**Page text:**
>>>>

5 special new Snapdragon 855 features may land in the S10, which one gets you most excited?


Snapdragon 855 is out and could be the best thing that happened to your future Galaxy S10 this side of actually having a nationwide 5G network up and running at the time of its release. 

Qualcomm has scored plenty of firsts this time around and filled in the blanks on existing features like dual-frequency GPS and other nuggets, for what is shaping up to be the best all-around system-on-a-chip for Android phones next year. Here are 5 of those that come in addition to the increased speed, efficiency and "gigabit everything":

First with HDR10+ video and "true" HDR gaming


The newest HDR10+ format for recording and displaying high dynamic range video is barely a twinkle in TV makers eye still, but Qualcomm's new Snapdragon 855 is already supporting it on the system level so you can shoot like a pro. 

True HDR gaming is also a notable first, though you'd have to have titles that support for that as well. For now, marvel at the Physically Based Rendering support in the graphics department that allows devs to skin realistic textures like a breeze.

<<<<

**Entries supplied:**
>>>>

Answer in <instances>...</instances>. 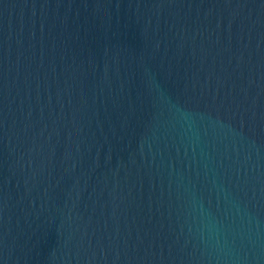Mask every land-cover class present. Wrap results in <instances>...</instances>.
Listing matches in <instances>:
<instances>
[{"label": "water", "instance_id": "water-1", "mask_svg": "<svg viewBox=\"0 0 264 264\" xmlns=\"http://www.w3.org/2000/svg\"><path fill=\"white\" fill-rule=\"evenodd\" d=\"M0 264H264V0H0Z\"/></svg>", "mask_w": 264, "mask_h": 264}]
</instances>
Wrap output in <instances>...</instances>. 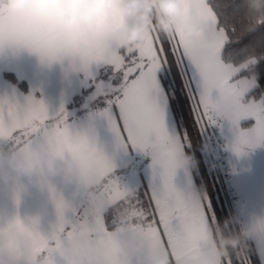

<<<<

**Exercise details:** Reproduce the Snapdragon 855 article from "First with HDR10+" up to and including "like a breeze.".

**Result for this exercise:**
First with HDR10+ video and "true" HDR gaming


The newest HDR10+ format for recording and displaying high dynamic range video is barely a twinkle in TV makers eye still, but Qualcomm's new Snapdragon 855 is already supporting it on the system level so you can shoot like a pro. 

True HDR gaming is also a notable first, though you'd have to have titles that support for that as well. For now, marvel at the Physically Based Rendering support in the graphics department that allows devs to skin realistic textures like a breeze.